Ironically, Stellmach was on the search committee. “The charge to the committee was we want to find someone who is going to help change the culture here. And this is the very first action that comes out from the new HR position. It’s disheartening because it looks to us like its business as usual,” he says.
Wessels and Jean Robillard, MD, the vice president for medical affairs, issued an apology – sort of – in an Intranet memo to health system employees that reads:
Local media have reported that a supervisor at UI Hospitals and Clinics placed a baby monitor in a work area. Upon discovery of the monitoring device, it was promptly removed. A thorough investigation is presently underway. As part of this investigation, it has been determined that no conversations were transmitted. In addition, there is no evidence of any HIPAA violation. UI Health Care regrets this extremely unfortunate situation, which is not in keeping with our organization’s values or sound supervisory practice.

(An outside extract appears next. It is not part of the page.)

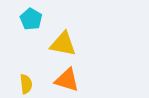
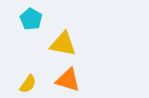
orange triangle: moved 1 px right
yellow semicircle: moved 2 px right; rotated 42 degrees clockwise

It’s a start -- sort of -- but it may be time for UI leadership to do a little soul searching and ask itself tough questions. For starters, they should ask themselves how a manager at the health system could ever conceive that spying on employees was appropriate. It does appear to be an isolated incident of bad judgment, but does it also reflect some deeper issues with trust and engagement at UI?
“We are just regular working folks, but we aren’t dumb and we weren’t born last night,” Stellmach says. “We know what happened and it’s a shame that they didn’t just fess up and say ‘this happened and we are sorry.’”
The baby monitor scandal may not reflect the reality at UI, but it reflects the perception.